We isolated and characterized microbes from Lake Vostok type I and II accretion ice from the embayment and the main basin as well as from glacial ice immediately above the accretion ice layers. Sequence results from the rRNA small subunit genes and internal transcribed spacers indicate that at least 18 species are represented in the accretion ice. All are psychrotolerant in that they grew at 4°C, although optimal growth was often at higher temperatures.
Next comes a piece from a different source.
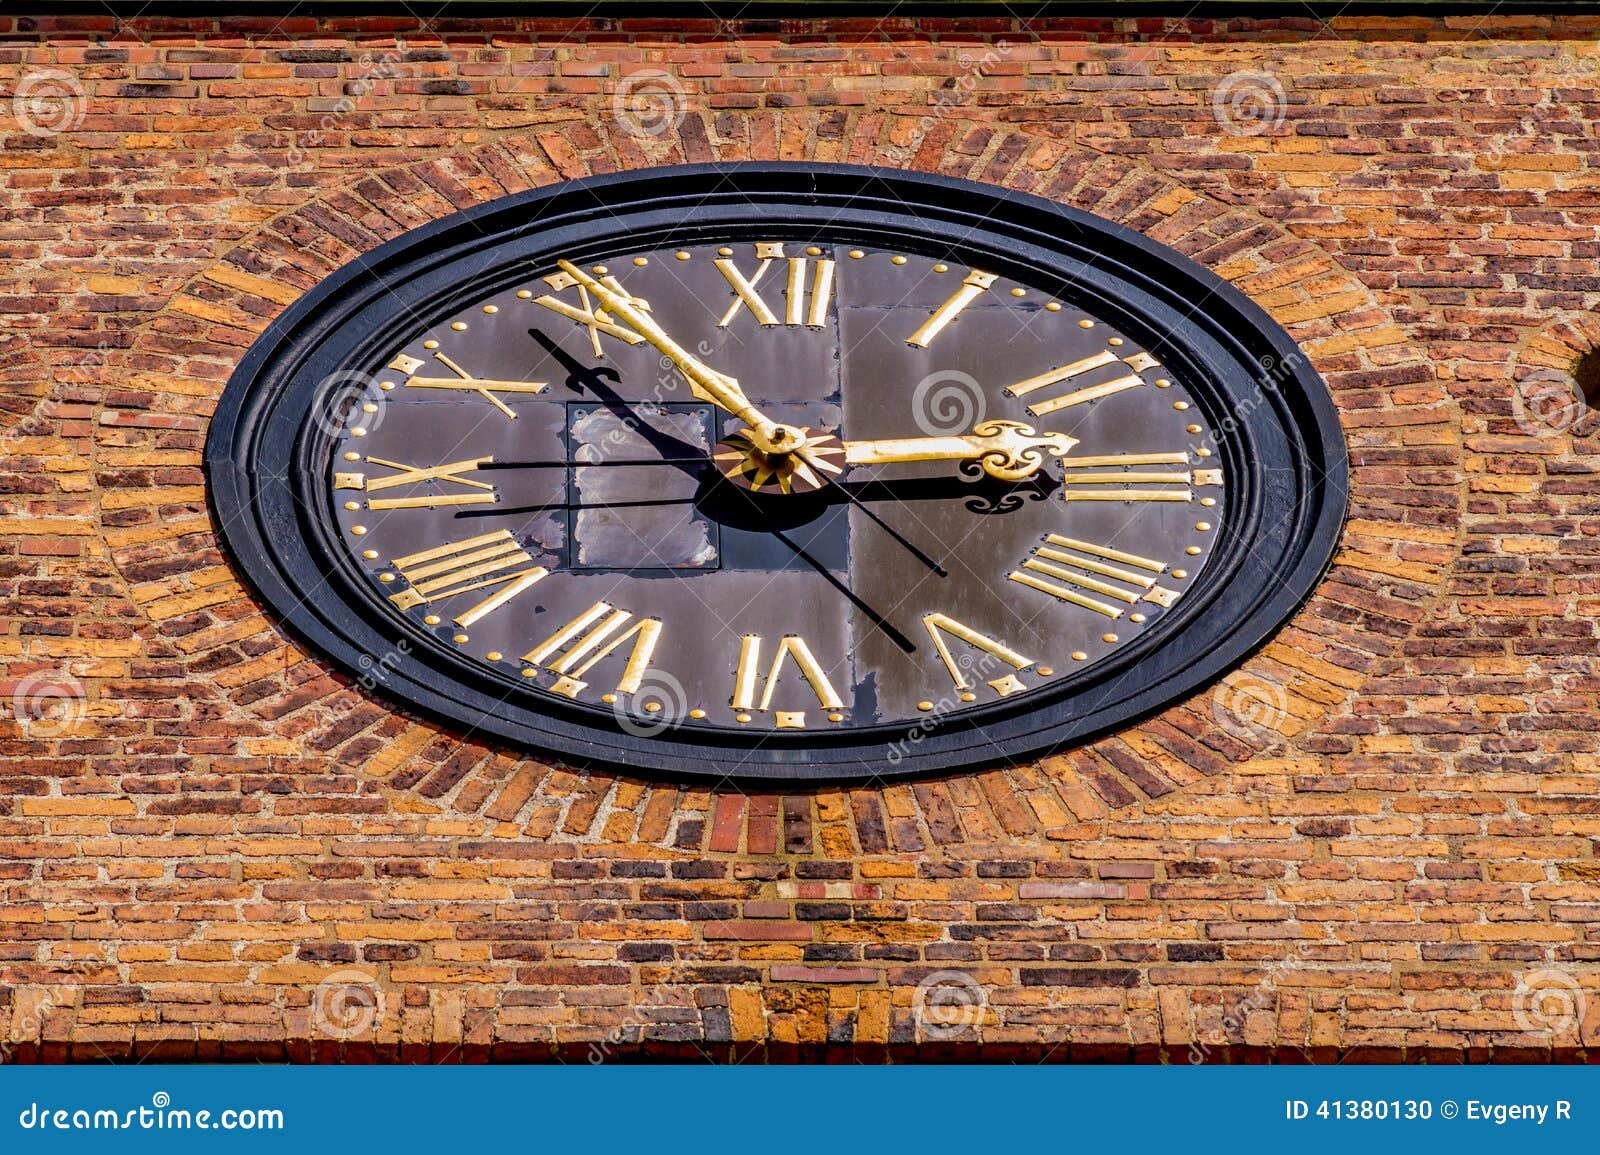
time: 2:53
Descriptions and cell concentrations.
Nine Vostok 5G ice core sections were assayed. Five sections represented ice that accreted over the shallow embayment (depths of 3,540, 3,563, 3,582, and 3,584 m, all type I ice, and 3,591 m, type II ice) (2) approximately 3,800 to 5,100 years ago (2, 6, 13, 14), two accreted 3,400 to 3,500 years ago over the main lake basin (3,606 m, type I ice, and 3,610 m, type II ice), and two were glacial ice cores near the bottom of the glacier (3,501 and 3,520 m, approximately 1 to 2 million years old) (13, 14). The surfaces of all of the ice core sections were decontaminated prior to melting, as described previously (12). Ice core meltwater initially was analyzed using a live/dead stain (BacLight viability kit; Molecular Probes, Eugene, OR) to count cells from 10 1-ml samples for each core section by using fluorescence microscopy. The concentrations (means ± standard deviations) of viable and nonviable cells ranged from 2.33 ± 0.29 to 12.33 ± 9.58 cells/ml (Fig. 1). Considering the partition coefficient (0.56) (6), for ice versus water, the concentrations in the lake are approximately 1.78 times higher than these values (4.15 to 21.95 cells/ml). The number of viable cells in each ice core section varied from nearly 0 to a mean of 6.56 cells/ml (Fig. 1). The mean concentrations of nonviable cells were from 1.28 to 5.58 cells/ml. The concentrations of viable cells in glacial ice primarily were lower, between 1.00 and 2.00 cells/ml. This is expected, given the fact that the glacial ice that was examined was between 1 and 2 million years old, while the accretion ice was only 3,400 to 5,100 years old (6, 13, 14).
FIG. 1.
Cell concentrations (upper panel), colonies of viable cells, and numbers of unique sequences (lower panel) in the ice core sections. Cell concentrations were based on cell counts of fluorescently stained cells visualized via microscopy from 10 ml of meltwater from two glacial and seven accretion ice core sections. The graph also shows the region of the lake that is represented in each ice core section. The highest concentrations of cells, viable cells, cultures, and unique sequences are in the areas near the transitions between type I and type II accretion ice.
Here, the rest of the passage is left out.